Items from a data source
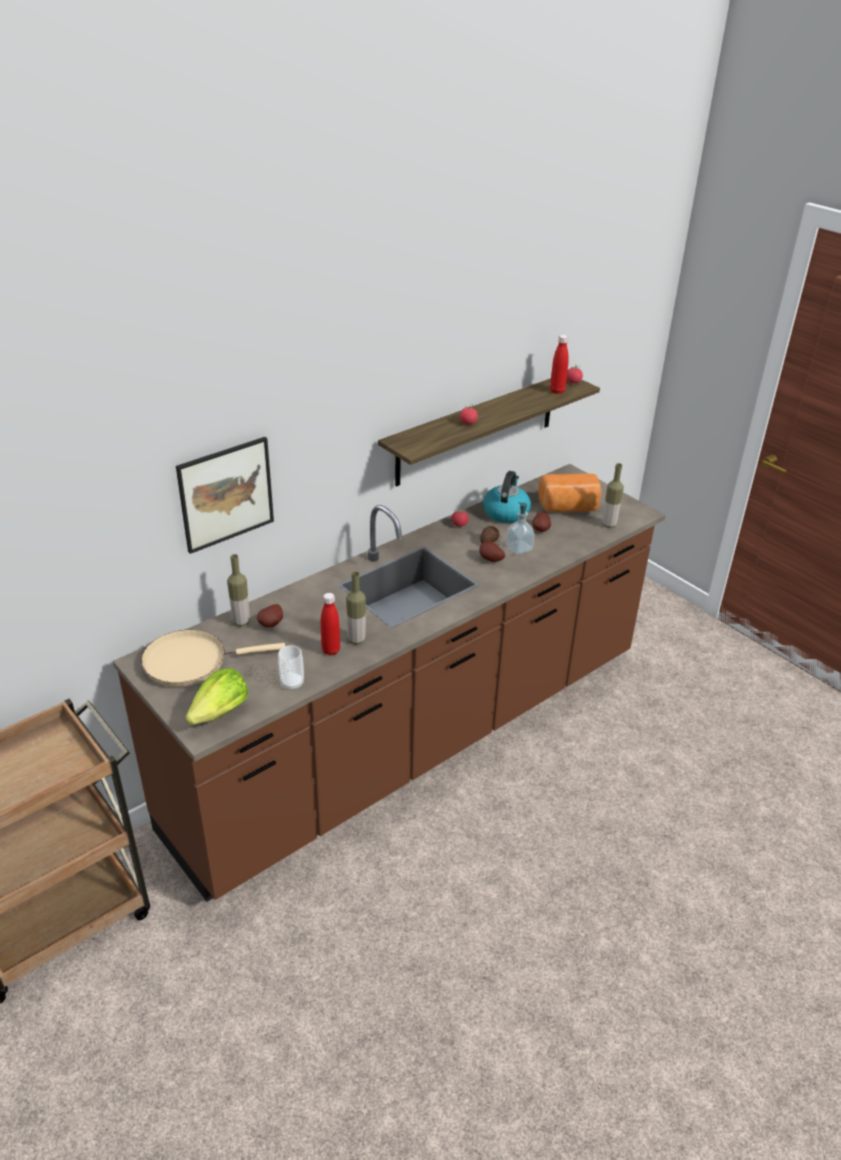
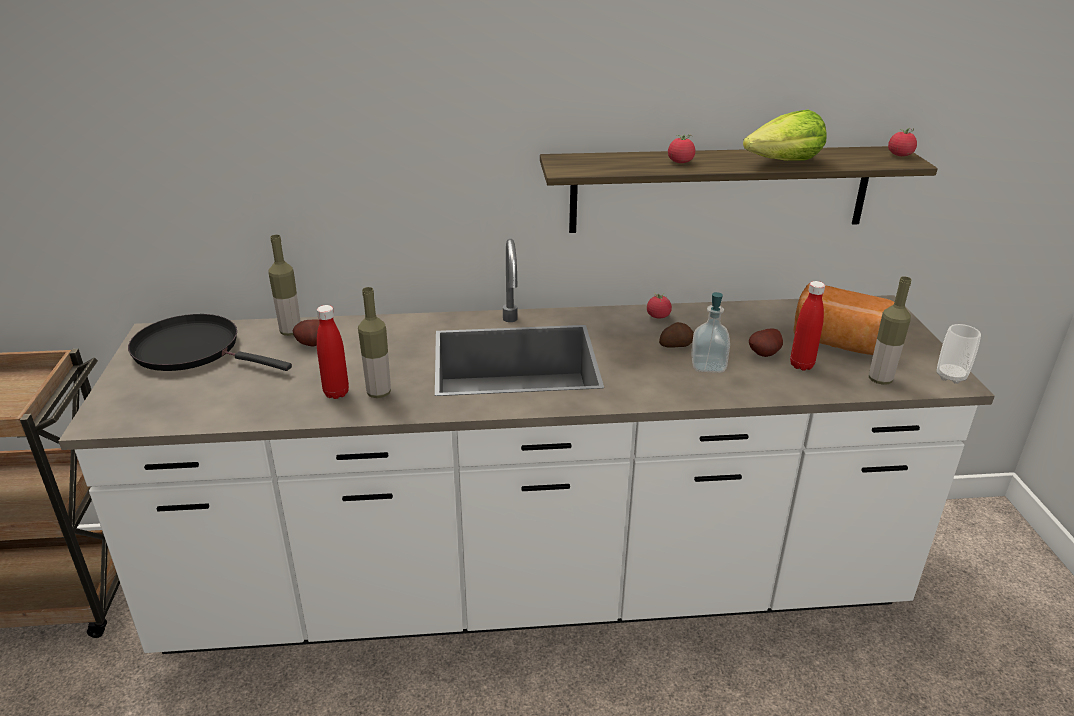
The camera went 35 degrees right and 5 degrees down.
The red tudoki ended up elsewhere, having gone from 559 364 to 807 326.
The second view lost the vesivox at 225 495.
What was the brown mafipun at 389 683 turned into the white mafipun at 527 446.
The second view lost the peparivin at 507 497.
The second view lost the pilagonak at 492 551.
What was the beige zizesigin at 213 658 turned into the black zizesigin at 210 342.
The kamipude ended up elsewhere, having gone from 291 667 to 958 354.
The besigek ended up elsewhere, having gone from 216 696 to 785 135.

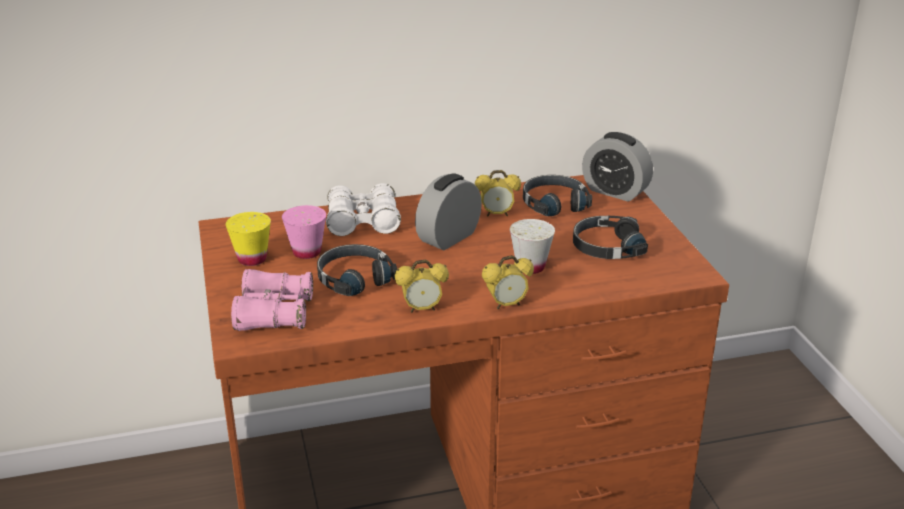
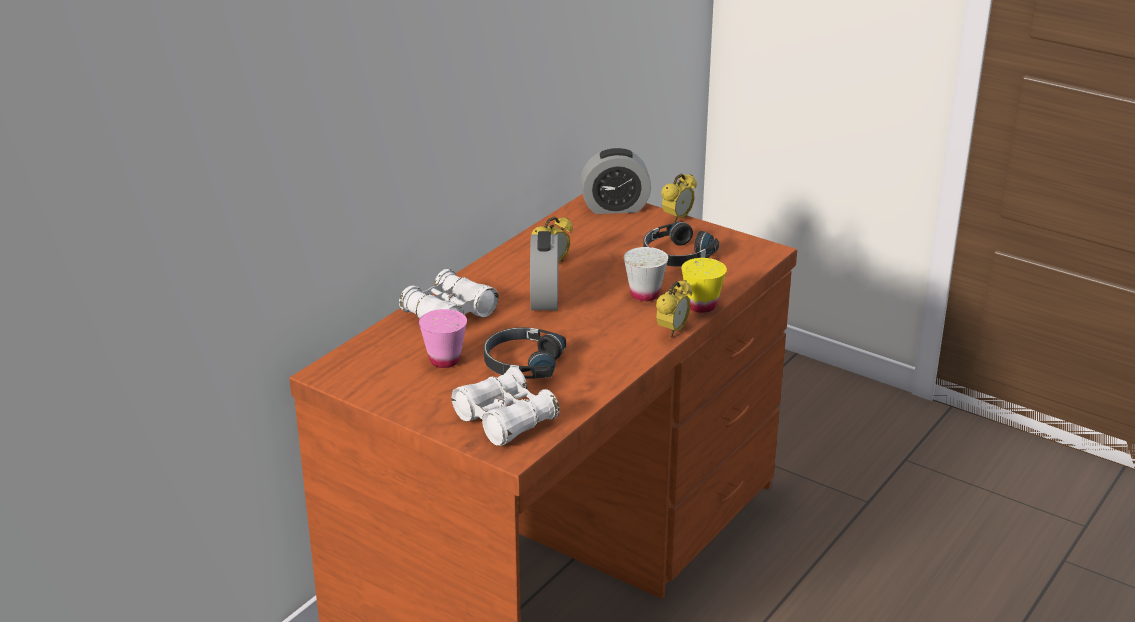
The camera went 40 degrees left and 0 degrees up.
The second view lost the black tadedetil at 557 195.
The yellow kamipude ended up elsewhere, having gone from 248 239 to 704 285.
The sovifokak ended up elsewhere, having gone from 422 286 to 679 198.
What was the pink nukelifun at 272 300 turned into the white nukelifun at 505 406.

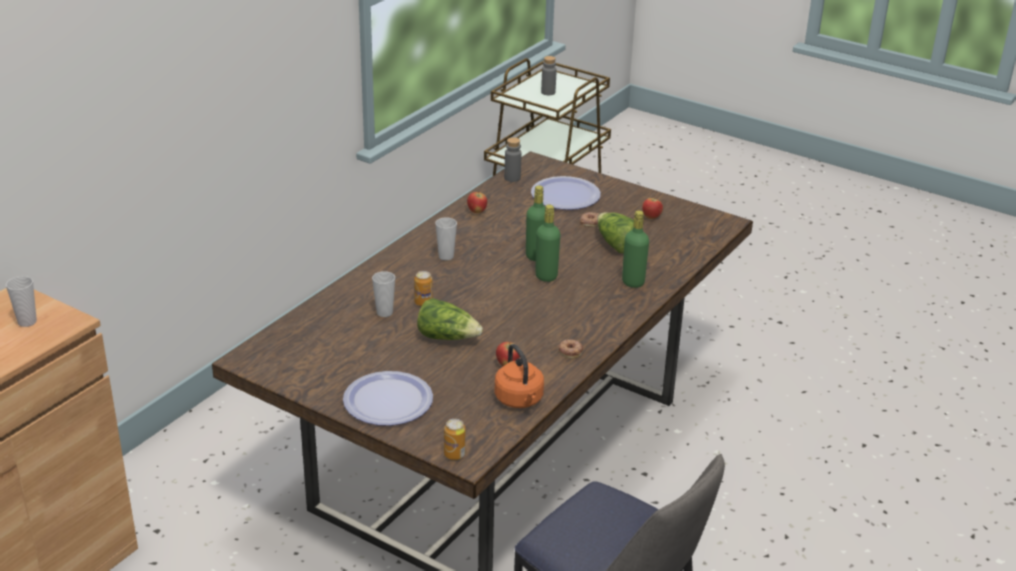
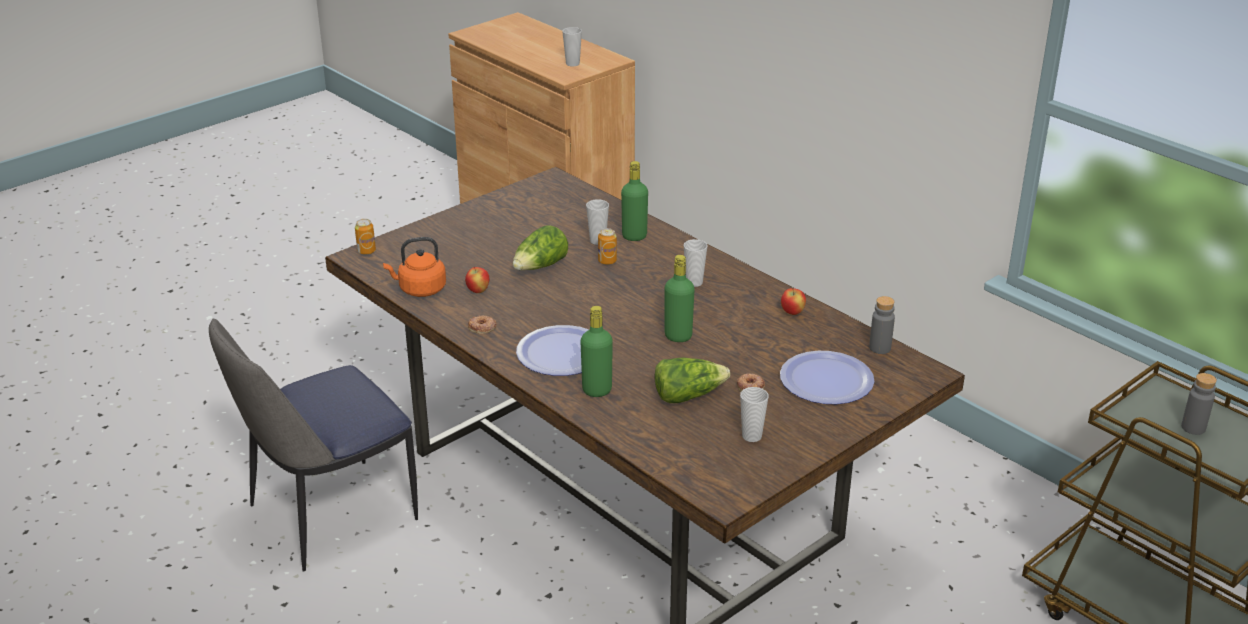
The camera went 105 degrees right and 0 degrees up.
Where the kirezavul stood at 652 208, the kamipude came to stand at 754 414.
The green tudoki ended up elsewhere, having gone from 547 243 to 634 201.
The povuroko ended up elsewhere, having gone from 388 398 to 552 350.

Task prompt: Apart from the images, every line above is to be given again exactly.

Finished exercise:
The camera went 35 degrees right and 5 degrees down.
The red tudoki ended up elsewhere, having gone from 559 364 to 807 326.
The second view lost the vesivox at 225 495.
What was the brown mafipun at 389 683 turned into the white mafipun at 527 446.
The second view lost the peparivin at 507 497.
The second view lost the pilagonak at 492 551.
What was the beige zizesigin at 213 658 turned into the black zizesigin at 210 342.
The kamipude ended up elsewhere, having gone from 291 667 to 958 354.
The besigek ended up elsewhere, having gone from 216 696 to 785 135.

The camera went 40 degrees left and 0 degrees up.
The second view lost the black tadedetil at 557 195.
The yellow kamipude ended up elsewhere, having gone from 248 239 to 704 285.
The sovifokak ended up elsewhere, having gone from 422 286 to 679 198.
What was the pink nukelifun at 272 300 turned into the white nukelifun at 505 406.

The camera went 105 degrees right and 0 degrees up.
Where the kirezavul stood at 652 208, the kamipude came to stand at 754 414.
The green tudoki ended up elsewhere, having gone from 547 243 to 634 201.
The povuroko ended up elsewhere, having gone from 388 398 to 552 350.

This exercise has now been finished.